SAN BERNARDINO (CBSLA.com/AP) — A friend says a man who was killed in the rampage at a Southern California social service center worked with one of the shooters and they had a heated conversation about Islam two weeks before the attack.
It's not clear if the discussion was a factor in the attack.
Kuuleme Stephens told the Associated Press she happened to call 52-year-old Nicholas Thalasinos while he was at work and having a discussion with Syed Farook.
Thalasinos identified Farook by name and told her Farook believed Islam was a peaceful religion.
She added that Farook said Americans don't understand Islam.
Stephens says both men worked as county restaurant inspectors and regularly discussed politics and religion. Thalasinos identified as a Messianic Jew and was passionate about pro-Israel causes.
Thalasinos' wife, Jennifer Thalasinos, told The New York Times that her husband had talked about Farook but never said anything negative.
The report comes as Southland religious leaders gathered Thursday with public and police officials to issue a call for people to avoid reacting to the mass shooting in San Bernardino by lashing out or condemning any religious or ethnic groups.
Rev.
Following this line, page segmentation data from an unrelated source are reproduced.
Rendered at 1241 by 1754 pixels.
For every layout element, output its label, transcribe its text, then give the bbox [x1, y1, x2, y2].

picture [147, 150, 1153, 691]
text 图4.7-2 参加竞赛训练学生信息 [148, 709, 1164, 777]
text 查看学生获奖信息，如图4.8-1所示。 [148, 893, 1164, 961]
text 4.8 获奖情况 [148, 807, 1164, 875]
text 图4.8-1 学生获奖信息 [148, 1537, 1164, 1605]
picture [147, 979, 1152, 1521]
Ed Bacon of All Saints Church in Pasadena joined with other faith leaders and public officials at the Los Angeles headquarters of the Muslim Public Affairs Council to not only offer prayers and support for the victims of Wednesday's shooting, but to also call for the community to come together.
"Peace and justice will simply not descend from above," said Bacon. "Peace and justice comes as a result of people working in partnership and organizing across interfaith lines to say we will work for justice and we will work for peace."
Los Angeles Police Department Deputy Chief Michael Downing, head of the department's anti-terrorism efforts, also took part in the rally and said the shooting should also be a reminder that everyone needs to remain vigilant and speak up if they see
activity that could be considered suspicious.
"We need the community's help in any type of suspicious behavior they observe," he said, stressing that such reporting is "not about stereotyping people," it's about "the behavior they're involved in."